But the fun didn't stop there.
James Woodruff followed Ross Arnold with a brilliant presentation on Chesterton and Pascal - "Not All Mathematicians go Mad". In his talk, Woodruff often referred to Aristotle's principle "Nature abhors a vacuum", a principle Pascal disproved, incurring thereby the wrath of the Jesuits.
Woodruff lives in Worcester, Massachusetts, a town between Springfield and Boston - which reminds me of a vacuum joke. Why is it so windy in Worcester? Because Boston sucks and Springfield blows. Hat tip to the unnamed source who gave me that joke.

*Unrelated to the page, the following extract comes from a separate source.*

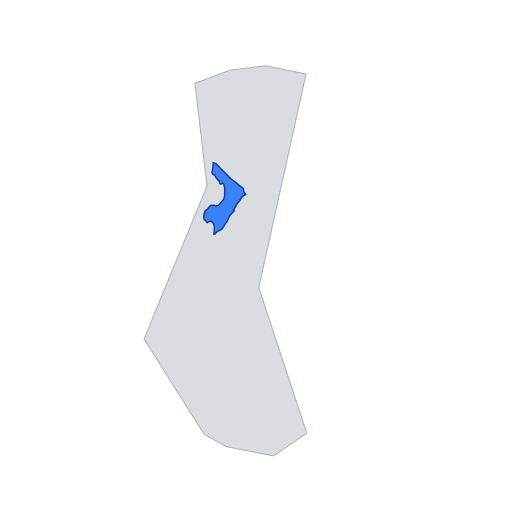 Tamuning, Guam (highlighted), rotated 328°
{"feature_id": "77769853B98386396694239", "entity_name": "Tamuning", "entity_type": "district", "adm_level": 2, "iso_a3": "GUM", "parent_name": "Guam", "parent_adm1": "", "projection": "orthographic", "projection_center": [144.795, 13.512], "detail": "fine", "context": "in_parent", "style": "filled", "palette": "blue", "viewbox_px": 512, "rotation_deg": 328, "n_neighbors": 0, "source": "geoboundaries", "source_scale": "gbopen_adm2", "svg_char_len": 1131}
<svg xmlns="http://www.w3.org/2000/svg" viewBox="0 0 512 512"><g transform="rotate(328 256 256)"><path d="M205.2,433.1L164.9,434.8L129.8,401.9L117.6,379.9L117.1,267.0L251.5,170.8L295.7,77.2L332.6,84.7L365.2,100.0L394.9,128.2L241.6,284.3L205.2,433.1Z" fill="#d9dde1" stroke="#a8b0b8" stroke-width="1"/><path d="M279.9,198.4L279.6,195.0L280.2,194.0L281.0,192.1L279.6,188.1L277.9,183.1L276.8,180.4L275.4,176.4L271.1,157.2L271.1,156.5L269.1,154.2L267.1,157.2L266.5,158.0L262.8,162.0L262.8,163.9L263.9,165.9L263.6,167.8L263.9,171.6L264.6,172.6L263.8,175.3L264.2,176.4L266.4,176.6L266.8,178.0L265.4,182.0L262.8,185.8L261.4,188.4L258.5,190.9L251.0,193.2L248.2,192.2L247.6,190.9L244.7,189.2L243.8,189.3L243.0,189.3L239.0,190.7L237.1,190.6L235.6,191.8L234.4,192.7L232.7,194.8L231.3,197.5L232.0,199.1L232.1,199.3L232.2,201.9L234.4,201.9L236.5,202.8L237.1,206.0L236.7,208.0L235.6,210.1L233.5,213.0L231.9,215.1L232.7,215.7L235.2,214.8L241.4,215.1L241.9,215.0L247.0,212.4L248.7,211.9L250.2,211.1L255.2,207.8L261.3,206.2L261.2,205.3L268.4,201.3L271.2,200.6L275.9,198.3L279.9,198.4Z" fill="#3b82f6" stroke="#1e3a8a" stroke-width="1.5"/></g></svg>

In Woodruff's talk, he gave the overall argument of Orthodoxy, a brave thing to do. Woodruff said that Orthodoxy is about the human soul, which is the lock, on the one hand, and Christian doctrine, which is the key, on the other. Chesterton discovered that when you bring these two odd mysteries together, they fit point for point - and Christianity is the key to our lock. This great book is about how GKC discovered that this ancient faith was the only way to hold the paradoxes of our nature together; and that the paradoxes of the Faith were the paradoxes of life and of our deepest natures.
As Woodruff put it, "The God-shaped vacuum of our souls is filled by Christianity, the shape of God."
He said that both Pascal and Chesterton were astounded at "the sheer contingency of the world", which was a part of "The Ethics of Elfland" that Miss Overkamp also noted. Not only is this world glorious, it also need not ever have existed! But Woodruff said that while Chesterton responded to this contingency with joyful gratitude, Pascal found himself more unsettled. It alarmed him that the world was contingent, and his response was, in Woodruff's words, "proto-existentialist". He therefore placed Pascal with the great curmudgeons of the faith, Kierkegaard, Belloc, St. Jerome, those who add "the dash of bitters to the great cocktail known as the communion of saints."